*BRANO ESTRATTO*:
• • • •

L'articolo 16 attribuisce al direttore
dell'organismo di gestione dell'area naturale protetta i poteri, attualmente
esercitati dal rappresentante legale del medesimo organismo.
L'articolo 17 modifica il quadro sanzionatorio
delle violazioni della legge quadro.
L'articolo 18 prevede l’istituzione del Comitato
nazionale per le aree protette.
L’articolo 19 istituisce i Parchi nazionali del
Matese e di Portofino.
L'articolo 20 precisa che per il
Parco nazionale dello Stelvio si provvede in conformità a quanto prevede
l’intesa dell’11 febbraio 2015 sull’attribuzione di funzioni statali e relativi
oneri finanziari del Parco nazionale dello Stelvio.
Le modifiche di cui all'articolo
21 sono volte a prevedere che l’istituzione di parchi e riserve marine
nelle aree marine di reperimento debba avvenire sulla base delle indicazioni
del programma triennale per le aree protette marine, nonché a ridenominare le
aree marine di reperimento di Capo d’Otranto e di Capo Spartivento.
L’articolo
22 modifica una serie di articoli della legge quadro, allo scopo di
sostituire i riferimenti a disposizioni abrogate ovvero a operare interventi di
coordinamento tra le innovazioni introdotte dal provvedimento in esame e le
norme vigenti.

• • • •

*DATI DI INPUT*:
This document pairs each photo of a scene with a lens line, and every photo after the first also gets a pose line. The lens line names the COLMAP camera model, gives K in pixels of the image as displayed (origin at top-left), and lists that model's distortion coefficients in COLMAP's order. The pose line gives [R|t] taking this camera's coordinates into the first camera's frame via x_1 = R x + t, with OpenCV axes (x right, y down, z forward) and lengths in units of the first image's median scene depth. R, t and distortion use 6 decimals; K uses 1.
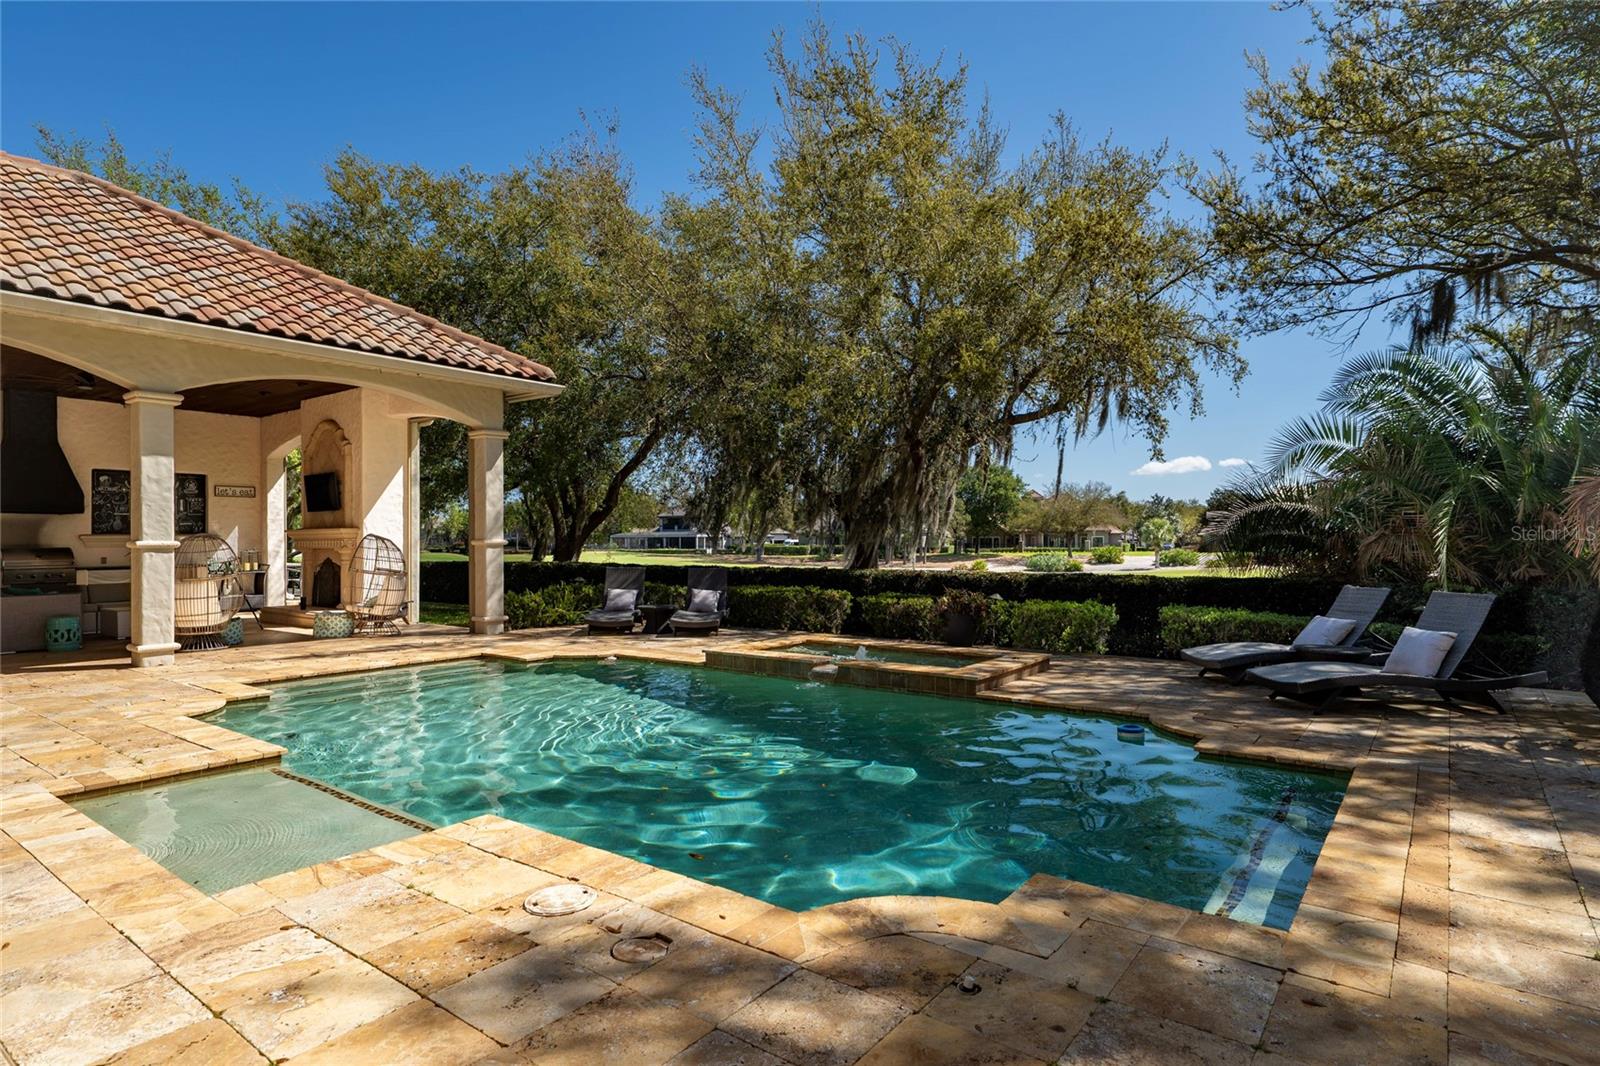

• • • •

*ESERCIZIO 1*: Ripeti alla lettera la parte del brano sulle aree protette che parte dalle parole "L'articolo 20 precisa" e si ferma dopo le parole "di Capo Spartivento.".
*ESERCIZIO 2*:
Rispondi a queste domande basandoti sul brano sulle aree protette:
(a) Quali parchi nazionali istituisce l'articolo 19?
(b) Di quale data è l'intesa indicata per il Parco nazionale dello Stelvio?
(c) Quali aree marine di reperimento vengono ridenominate con le modifiche dell'articolo 21?
I dati non hanno alcun legame con il brano.

*RISPOSTA ALL'ESERCIZIO 1*:
L'articolo 20 precisa che per il
Parco nazionale dello Stelvio si provvede in conformità a quanto prevede
l’intesa dell’11 febbraio 2015 sull’attribuzione di funzioni statali e relativi
oneri finanziari del Parco nazionale dello Stelvio.
Le modifiche di cui all'articolo
21 sono volte a prevedere che l’istituzione di parchi e riserve marine
nelle aree marine di reperimento debba avvenire sulla base delle indicazioni
del programma triennale per le aree protette marine, nonché a ridenominare le
aree marine di reperimento di Capo d’Otranto e di Capo Spartivento.

*RISPOSTA ALL'ESERCIZIO 2*:
(a) I Parchi nazionali del Matese e di Portofino.
(b) Dell'11 febbraio 2015.
(c) Quelle di Capo d'Otranto e di Capo Spartivento.